■ **Instructions to follow**
Pull out every row below that contains the word "camera", copying each one in full.
START Records shown
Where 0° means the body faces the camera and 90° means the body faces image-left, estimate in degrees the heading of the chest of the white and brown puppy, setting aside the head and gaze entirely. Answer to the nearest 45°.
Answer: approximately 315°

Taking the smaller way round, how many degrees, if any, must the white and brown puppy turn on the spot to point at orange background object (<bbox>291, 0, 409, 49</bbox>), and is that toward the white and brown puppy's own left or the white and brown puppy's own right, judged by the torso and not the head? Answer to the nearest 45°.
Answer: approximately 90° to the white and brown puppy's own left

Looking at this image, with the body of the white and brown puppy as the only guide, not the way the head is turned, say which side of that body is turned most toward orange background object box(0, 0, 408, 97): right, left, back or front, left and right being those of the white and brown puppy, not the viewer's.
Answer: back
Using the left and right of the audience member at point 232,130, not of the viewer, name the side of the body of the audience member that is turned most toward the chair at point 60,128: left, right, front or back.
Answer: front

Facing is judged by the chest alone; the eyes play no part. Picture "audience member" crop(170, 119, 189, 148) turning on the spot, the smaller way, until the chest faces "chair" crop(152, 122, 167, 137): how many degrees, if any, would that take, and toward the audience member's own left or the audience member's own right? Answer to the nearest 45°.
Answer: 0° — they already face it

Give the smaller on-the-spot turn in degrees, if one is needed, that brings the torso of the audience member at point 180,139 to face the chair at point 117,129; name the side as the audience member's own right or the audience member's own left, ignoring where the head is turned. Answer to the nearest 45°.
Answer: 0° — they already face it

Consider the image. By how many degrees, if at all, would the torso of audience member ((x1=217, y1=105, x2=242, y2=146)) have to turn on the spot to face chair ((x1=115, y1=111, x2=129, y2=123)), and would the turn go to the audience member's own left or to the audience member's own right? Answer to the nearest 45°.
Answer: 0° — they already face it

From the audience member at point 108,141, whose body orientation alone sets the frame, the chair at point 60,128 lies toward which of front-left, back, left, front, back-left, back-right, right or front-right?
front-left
END Records shown
START Records shown
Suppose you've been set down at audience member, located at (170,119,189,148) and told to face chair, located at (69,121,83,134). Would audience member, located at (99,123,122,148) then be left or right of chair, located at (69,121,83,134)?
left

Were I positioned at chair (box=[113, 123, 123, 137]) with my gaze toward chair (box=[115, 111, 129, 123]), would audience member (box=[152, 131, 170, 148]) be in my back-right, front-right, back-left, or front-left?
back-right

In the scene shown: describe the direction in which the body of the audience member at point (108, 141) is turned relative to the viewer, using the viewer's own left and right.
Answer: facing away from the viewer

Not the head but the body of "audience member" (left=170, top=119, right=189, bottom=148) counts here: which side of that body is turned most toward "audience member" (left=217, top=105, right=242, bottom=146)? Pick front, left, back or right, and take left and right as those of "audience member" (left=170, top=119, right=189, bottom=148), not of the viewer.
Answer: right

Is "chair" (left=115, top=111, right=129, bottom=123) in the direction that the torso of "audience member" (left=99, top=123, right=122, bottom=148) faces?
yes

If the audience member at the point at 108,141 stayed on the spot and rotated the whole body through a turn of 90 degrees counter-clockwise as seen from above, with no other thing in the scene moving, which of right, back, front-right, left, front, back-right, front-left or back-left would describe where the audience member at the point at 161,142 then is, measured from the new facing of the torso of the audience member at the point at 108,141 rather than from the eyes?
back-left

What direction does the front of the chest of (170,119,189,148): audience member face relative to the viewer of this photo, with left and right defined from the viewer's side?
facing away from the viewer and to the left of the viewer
END Records shown
START Records shown
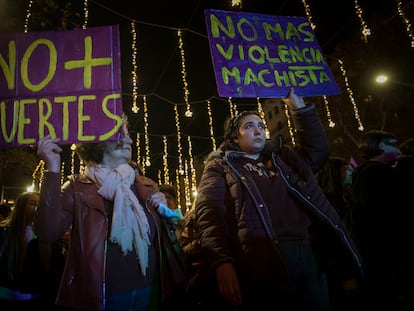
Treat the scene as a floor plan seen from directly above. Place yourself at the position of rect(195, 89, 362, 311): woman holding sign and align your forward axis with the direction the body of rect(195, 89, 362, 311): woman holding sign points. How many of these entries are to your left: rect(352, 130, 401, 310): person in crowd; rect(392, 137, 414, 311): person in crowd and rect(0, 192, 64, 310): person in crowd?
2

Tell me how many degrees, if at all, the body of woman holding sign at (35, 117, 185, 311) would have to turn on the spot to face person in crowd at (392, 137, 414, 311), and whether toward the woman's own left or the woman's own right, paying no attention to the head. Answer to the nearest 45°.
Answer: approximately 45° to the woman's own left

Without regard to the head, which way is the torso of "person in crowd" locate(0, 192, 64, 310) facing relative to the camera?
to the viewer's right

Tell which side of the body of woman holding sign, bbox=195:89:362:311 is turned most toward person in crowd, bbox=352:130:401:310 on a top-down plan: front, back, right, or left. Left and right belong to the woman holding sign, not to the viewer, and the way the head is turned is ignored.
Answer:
END Records shown
■ **Task result**
Where 0° means the body faces the camera and 90° means the body faces image-left, estimate in degrees the heading of the chest of the white and brown puppy, setting aside the head and gaze entirely. Answer to the nearest 45°.
Without regard to the head, which way is the torso of "person in crowd" locate(0, 192, 64, 310) facing relative to the camera?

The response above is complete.